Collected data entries

<<<<

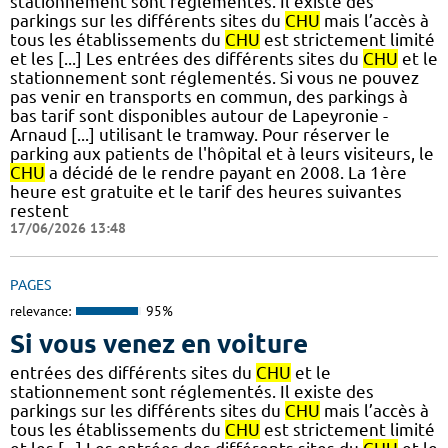
stationnement sont réglementés. Il existe des
parkings sur les différents sites du
CHU
mais l’accès à
tous les établissements du
CHU
est strictement limité
et les [...] Les entrées des différents sites du
CHU
et le
stationnement sont réglementés. Si vous ne pouvez
pas venir en transports en commun, des parkings à
bas tarif sont disponibles autour de Lapeyronie -
Arnaud [...] utilisant le tramway. Pour réserver le
parking aux patients de l'hôpital et à leurs visiteurs, le
CHU
a décidé de le rendre payant en 2008. La 1ère
heure est gratuite et le tarif des heures suivantes
restent
17/06/2026 13:48
PAGES
relevance:
95%
Si vous venez en voiture
entrées des différents sites du
CHU
et le
stationnement sont réglementés. Il existe des
parkings sur les différents sites du
CHU
mais l’accès à
tous les établissements du
CHU
est strictement limité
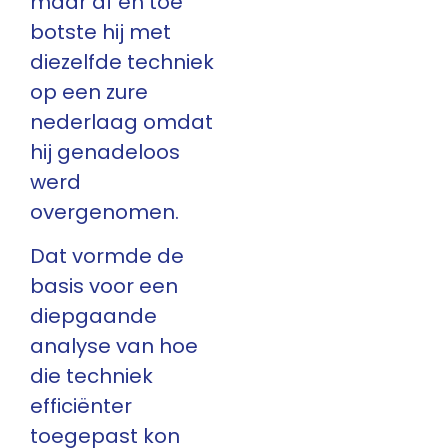
maar af en toe
botste hij met
diezelfde techniek
op een zure
nederlaag omdat
hij genadeloos
werd
overgenomen.
Dat vormde de
basis voor een
diepgaande
analyse van hoe
die techniek
efficiënter
toegepast kon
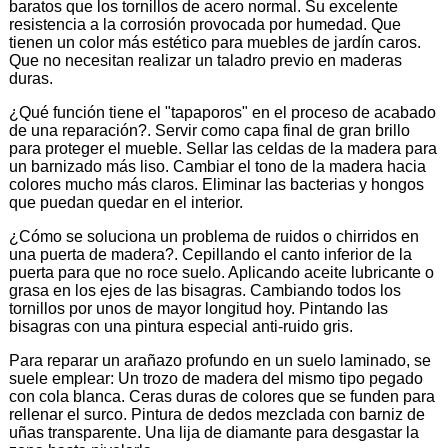
baratos que los tornillos de acero normal. Su excelente
resistencia a la corrosión provocada por humedad. Que
tienen un color más estético para muebles de jardín caros.
Que no necesitan realizar un taladro previo en maderas
duras.
¿Qué función tiene el "tapaporos" en el proceso de acabado
de una reparación?. Servir como capa final de gran brillo
para proteger el mueble. Sellar las celdas de la madera para
un barnizado más liso. Cambiar el tono de la madera hacia
colores mucho más claros. Eliminar las bacterias y hongos
que puedan quedar en el interior.
¿Cómo se soluciona un problema de ruidos o chirridos en
una puerta de madera?. Cepillando el canto inferior de la
puerta para que no roce suelo. Aplicando aceite lubricante o
grasa en los ejes de las bisagras. Cambiando todos los
tornillos por unos de mayor longitud hoy. Pintando las
bisagras con una pintura especial anti-ruido gris.
Para reparar un arañazo profundo en un suelo laminado, se
suele emplear: Un trozo de madera del mismo tipo pegado
con cola blanca. Ceras duras de colores que se funden para
rellenar el surco. Pintura de dedos mezclada con barniz de
uñas transparente. Una lija de diamante para desgastar la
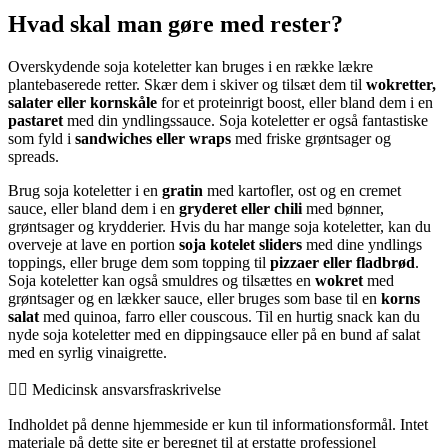
Hvad skal man gøre med rester?
Overskydende soja koteletter kan bruges i en række lækre
plantebaserede retter. Skær dem i skiver og tilsæt dem til
wokretter,
salater eller kornskåle
for et proteinrigt boost, eller bland dem i en
pastaret
med din yndlingssauce. Soja koteletter er også fantastiske
som fyld i
sandwiches eller wraps
med friske grøntsager og
spreads.
Brug soja koteletter i en
gratin
med kartofler, ost og en cremet
sauce, eller bland dem i en
gryderet eller chili
med bønner,
grøntsager og krydderier. Hvis du har mange soja koteletter, kan du
overveje at lave en portion
soja kotelet sliders
med dine yndlings
toppings, eller bruge dem som topping til
pizzaer eller fladbrød
.
Soja koteletter kan også smuldres og tilsættes en
wokret
med
grøntsager og en lækker sauce, eller bruges som base til en
korns
salat
med quinoa, farro eller couscous. Til en hurtig snack kan du
nyde soja koteletter med en dippingsauce eller på en bund af salat
med en syrlig vinaigrette.
👨‍⚕️️ Medicinsk ansvarsfraskrivelse
Indholdet på denne hjemmeside er kun til informationsformål. Intet
materiale på dette site er beregnet til at erstatte professionel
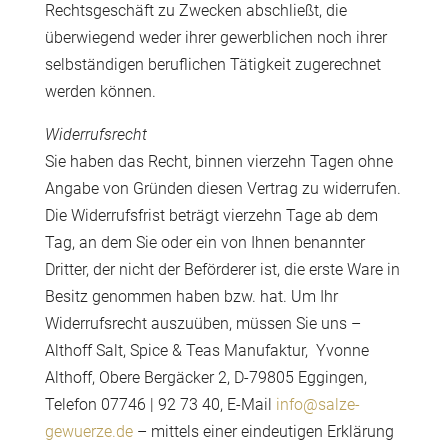
Rechtsgeschäft zu Zwecken abschließt, die
überwiegend weder ihrer gewerblichen noch ihrer
selbständigen beruflichen Tätigkeit zugerechnet
werden können.
Widerrufsrecht
Sie haben das Recht, binnen vierzehn Tagen ohne
Angabe von Gründen diesen Vertrag zu widerrufen.
Die Widerrufsfrist beträgt vierzehn Tage ab dem
Tag, an dem Sie oder ein von Ihnen benannter
Dritter, der nicht der Beförderer ist, die erste Ware in
Besitz genommen haben bzw. hat. Um Ihr
Widerrufsrecht auszuüben, müssen Sie uns –
Althoff Salt, Spice & Teas Manufaktur, Yvonne
Althoff, Obere Bergäcker 2, D-79805 Eggingen,
Telefon 07746 | 92 73 40, E-Mail
info@salze-
gewuerze.de
– mittels einer eindeutigen Erklärung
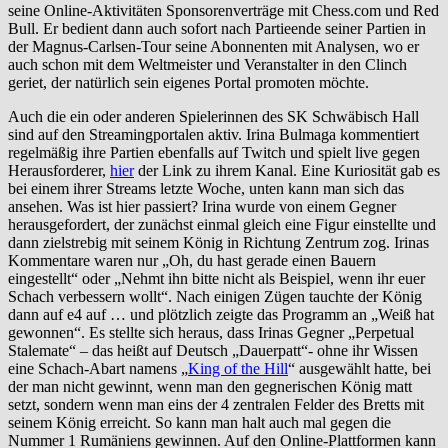
seine Online-Aktivitäten Sponsorenverträge mit Chess.com und Red
Bull. Er bedient dann auch sofort nach Partieende seiner Partien in
der Magnus-Carlsen-Tour seine Abonnenten mit Analysen, wo er
auch schon mit dem Weltmeister und Veranstalter in den Clinch
geriet, der natürlich sein eigenes Portal promoten möchte.
Auch die ein oder anderen Spielerinnen des SK Schwäbisch Hall
sind auf den Streamingportalen aktiv. Irina Bulmaga kommentiert
regelmäßig ihre Partien ebenfalls auf Twitch und spielt live gegen
Herausforderer,
hier
der Link zu ihrem Kanal. Eine Kuriosität gab es
bei einem ihrer Streams letzte Woche, unten kann man sich das
ansehen. Was ist hier passiert? Irina wurde von einem Gegner
herausgefordert, der zunächst einmal gleich eine Figur einstellte und
dann zielstrebig mit seinem König in Richtung Zentrum zog. Irinas
Kommentare waren nur „Oh, du hast gerade einen Bauern
eingestellt“ oder „Nehmt ihn bitte nicht als Beispiel, wenn ihr euer
Schach verbessern wollt“. Nach einigen Zügen tauchte der König
dann auf e4 auf … und plötzlich zeigte das Programm an „Weiß hat
gewonnen“. Es stellte sich heraus, dass Irinas Gegner „Perpetual
Stalemate“ – das heißt auf Deutsch „Dauerpatt“- ohne ihr Wissen
eine Schach-Abart namens „
King of the Hill
“ ausgewählt hatte, bei
der man nicht gewinnt, wenn man den gegnerischen König matt
setzt, sondern wenn man eins der 4 zentralen Felder des Bretts mit
seinem König erreicht. So kann man halt auch mal gegen die
Nummer 1 Rumäniens gewinnen. Auf den Online-Plattformen kann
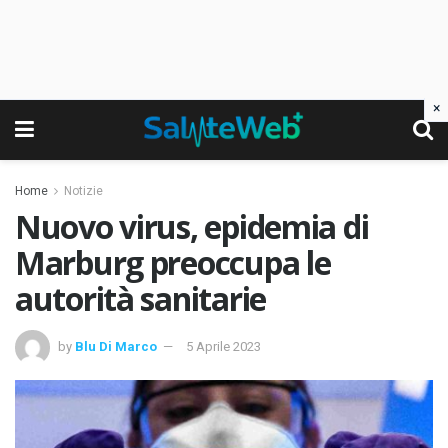
×
Home
Notizie
Nuovo virus, epidemia di
Marburg preoccupa le
autorità sanitarie
by
Blu Di Marco
5 Aprile 2023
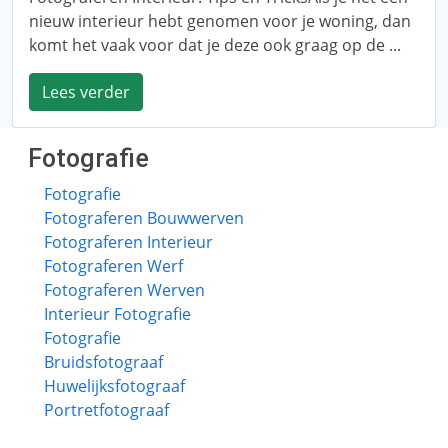
nieuw interieur hebt genomen voor je woning, dan
komt het vaak voor dat je deze ook graag op de ...
Lees verder
Fotografie
Fotografie
Fotograferen Bouwwerven
Fotograferen Interieur
Fotograferen Werf
Fotograferen Werven
Interieur Fotografie
Fotografie
Bruidsfotograaf
Huwelijksfotograaf
Portretfotograaf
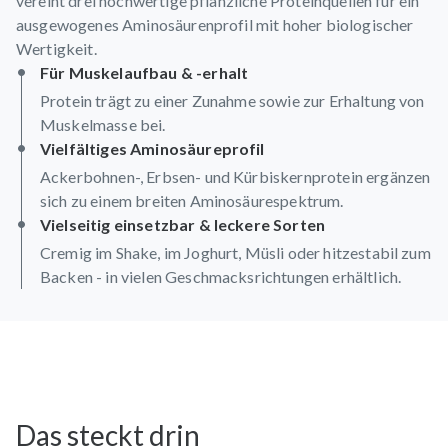
vereint drei hochwertige pflanzliche Proteinquellen für ein
ausgewogenes Aminosäurenprofil mit hoher biologischer
Wertigkeit.
Für Muskelaufbau & -erhalt
Protein trägt zu einer Zunahme sowie zur Erhaltung von
Muskelmasse bei.
Vielfältiges Aminosäureprofil
Ackerbohnen-, Erbsen- und Kürbiskernprotein ergänzen
sich zu einem breiten Aminosäurespektrum.
Vielseitig einsetzbar & leckere Sorten
Cremig im Shake, im Joghurt, Müsli oder hitzestabil zum
Backen - in vielen Geschmacksrichtungen erhältlich.
Das steckt drin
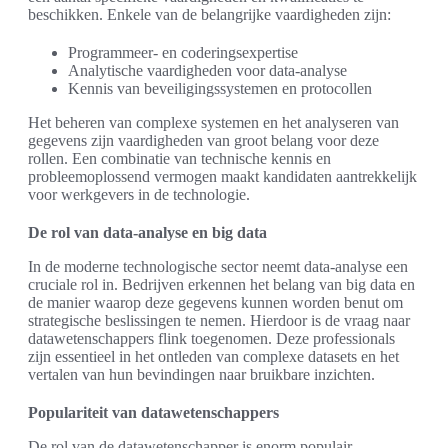
beschikken. Enkele van de belangrijke vaardigheden zijn:
Programmeer- en coderingsexpertise
Analytische vaardigheden voor data-analyse
Kennis van beveiligingssystemen en protocollen
Het beheren van complexe systemen en het analyseren van
gegevens zijn vaardigheden van groot belang voor deze
rollen. Een combinatie van technische kennis en
probleemoplossend vermogen maakt kandidaten aantrekkelijk
voor werkgevers in de technologie.
De rol van data-analyse en big data
In de moderne technologische sector neemt data-analyse een
cruciale rol in. Bedrijven erkennen het belang van big data en
de manier waarop deze gegevens kunnen worden benut om
strategische beslissingen te nemen. Hierdoor is de vraag naar
datawetenschappers flink toegenomen. Deze professionals
zijn essentieel in het ontleden van complexe datasets en het
vertalen van hun bevindingen naar bruikbare inzichten.
Populariteit van datawetenschappers
De rol van de datawetenschapper is enorm populair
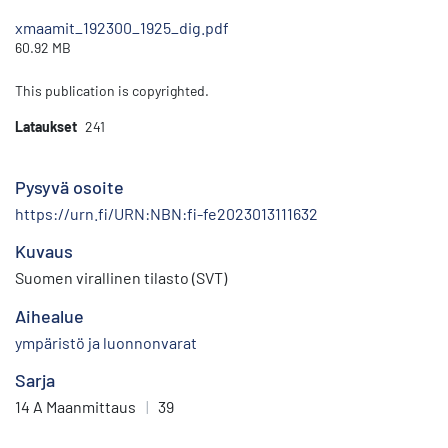
xmaamit_192300_1925_dig.pdf
60.92 MB
This publication is copyrighted.
Lataukset
241
Pysyvä osoite
https://urn.fi/URN:NBN:fi-fe2023013111632
Kuvaus
Suomen virallinen tilasto (SVT)
Aihealue
ympäristö ja luonnonvarat
Sarja
14 A Maanmittaus
|
39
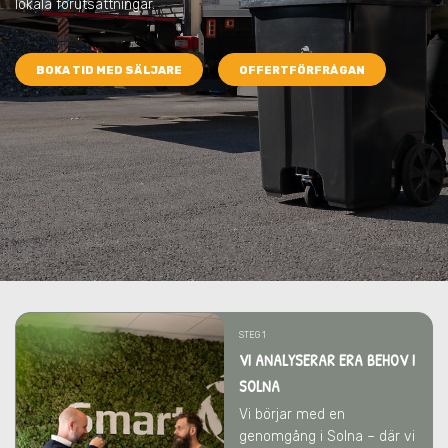
lokala förutsättningar.
BOKA TID MED SÄLJARE
OFFERTFÖRFRÅGAN
STEG 1
VI ANALYSERAR ERA BEHOV I
SOLNA
Vi börjar med en
genomgång i Solna – där vi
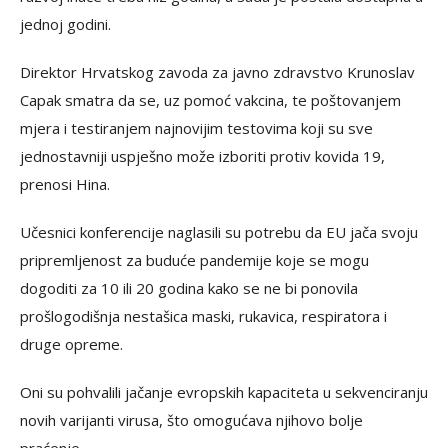
jednoj godini.
Direktor Hrvatskog zavoda za javno zdravstvo Krunoslav
Capak smatra da se, uz pomoć vakcina, te poštovanjem
mjera i testiranjem najnovijim testovima koji su sve
jednostavniji uspješno može izboriti protiv kovida 19,
prenosi Hina.
Učesnici konferencije naglasili su potrebu da EU jača svoju
pripremljenost za buduće pandemije koje se mogu
dogoditi za 10 ili 20 godina kako se ne bi ponovila
prošlogodišnja nestašica maski, rukavica, respiratora i
druge opreme.
Oni su pohvalili jačanje evropskih kapaciteta u sekvenciranju
novih varijanti virusa, što omogućava njihovo bolje
praćenje.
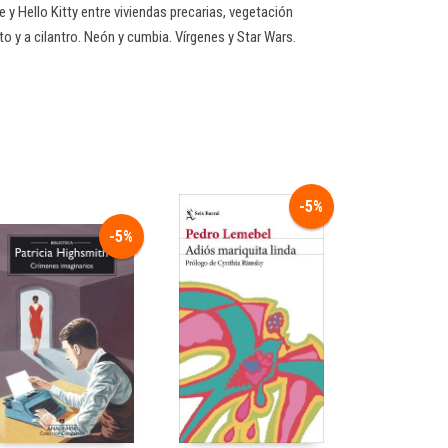
 Hello Kitty entre viviendas precarias, vegetación
ito y a cilantro. Neón y cumbia. Vírgenes y Star Wars.
-5%
-5%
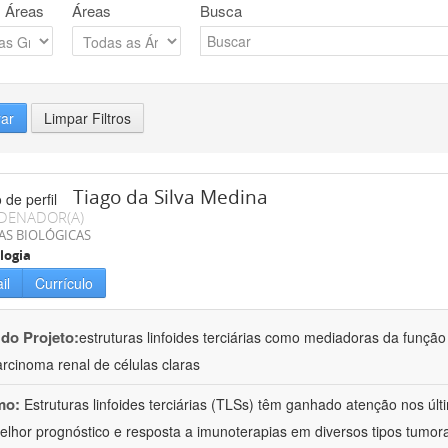
 Áreas
Áreas
Busca
rar
Limpar Filtros
Tiago da Silva Medina
DENADOR(A)
AS BIOLÓGICAS
logia
il
Currículo
 do Projeto:
estruturas linfoides terciárias como mediadoras da função
rcinoma renal de células claras
mo:
Estruturas linfoides terciárias (TLSs) têm ganhado atenção nos úl
lhor prognóstico e resposta a imunoterapias em diversos tipos tumor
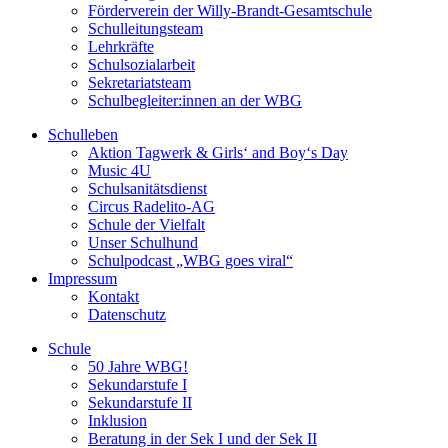
Förderverein der Willy-Brandt-Gesamtschule
Schulleitungsteam
Lehrkräfte
Schulsozialarbeit
Sekretariatsteam
Schulbegleiter:innen an der WBG
Schulleben
Aktion Tagwerk & Girls‘ and Boy‘s Day
Music 4U
Schulsanitätsdienst
Circus Radelito-AG
Schule der Vielfalt
Unser Schulhund
Schulpodcast „WBG goes viral“
Impressum
Kontakt
Datenschutz
Schule
50 Jahre WBG!
Sekundarstufe I
Sekundarstufe II
Inklusion
Beratung in der Sek I und der Sek II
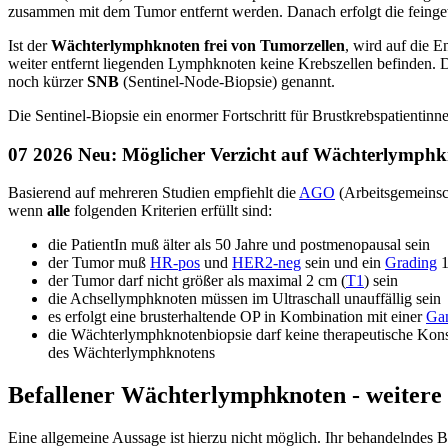
zusammen mit dem Tumor entfernt werden. Danach erfolgt die feingew
Ist der
Wächterlymphknoten frei von Tumorzellen
, wird auf die 
weiter entfernt liegenden Lymphknoten keine Krebszellen befinden. 
noch kürzer
SNB
(Sentinel-Node-Biopsie) genannt.
Die Sentinel-Biopsie ein enormer Fortschritt für Brustkrebspatient
07 2026 Neu: Möglicher Verzicht auf Wächterlymphk
Basierend auf mehreren Studien empfiehlt die
AGO
(Arbeitsgemeinsch
wenn
alle
folgenden Kriterien erfüllt sind:
die PatientIn muß älter als 50 Jahre und postmenopausal sein
der Tumor muß
HR-pos
und
HER2-neg
sein und ein
Grading
1
der Tumor darf nicht größer als maximal 2 cm (
T1
) sein
die Achsellymphknoten müssen im Ultraschall unauffällig sein
es erfolgt eine brusterhaltende OP in Kombination mit einer
Gan
die Wächterlymphknotenbiopsie darf keine therapeutische Kons
des Wächterlymphknotens
Befallener Wächterlymphknoten - weiter
Eine allgemeine Aussage ist hierzu nicht möglich. Ihr behandelndes B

>>>>

■ **DIRECTIONS**
From the first line of the records down through the line containing "Arnaud [...] utilisant", transcribe exactly those lines and no others, both ends kept, pictures dropped.

■ **EXERCISE OUTPUT**
stationnement sont réglementés. Il existe des
parkings sur les différents sites du
CHU
mais l’accès à
tous les établissements du
CHU
est strictement limité
et les [...] Les entrées des différents sites du
CHU
et le
stationnement sont réglementés. Si vous ne pouvez
pas venir en transports en commun, des parkings à
bas tarif sont disponibles autour de Lapeyronie -
Arnaud [...] utilisant le tramway. Pour réserver le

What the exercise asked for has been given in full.